Instruction:
Reproduce verbatim the lines of the records below, from the line containing "Agurkų salotos žiemai be sterilizacijos" through the final line of the records.

----------------------------------------

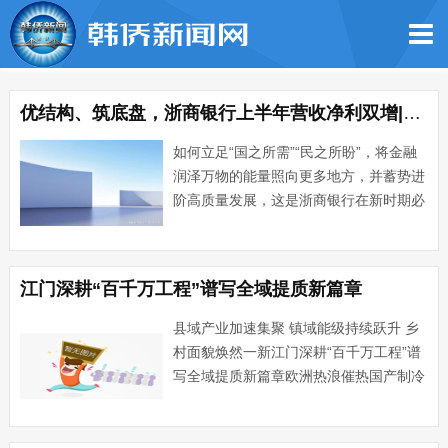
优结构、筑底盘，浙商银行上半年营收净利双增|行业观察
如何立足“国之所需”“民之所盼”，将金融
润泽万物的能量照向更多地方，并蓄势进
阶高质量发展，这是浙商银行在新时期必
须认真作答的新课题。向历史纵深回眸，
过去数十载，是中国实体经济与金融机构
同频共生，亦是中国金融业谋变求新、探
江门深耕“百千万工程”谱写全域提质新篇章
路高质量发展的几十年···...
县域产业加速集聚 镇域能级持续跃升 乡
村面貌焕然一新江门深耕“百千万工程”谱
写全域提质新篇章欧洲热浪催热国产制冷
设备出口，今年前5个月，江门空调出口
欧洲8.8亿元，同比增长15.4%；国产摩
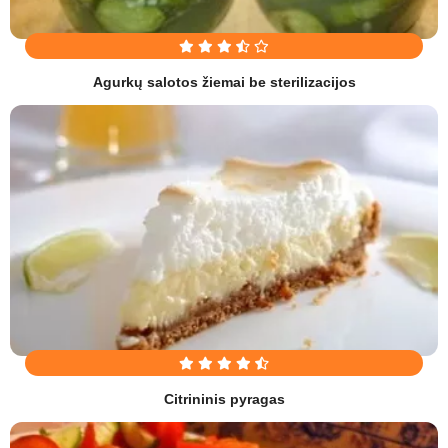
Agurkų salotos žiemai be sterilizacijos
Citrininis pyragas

----------------------------------------

Reply:
Agurkų salotos žiemai be sterilizacijos
Citrininis pyragas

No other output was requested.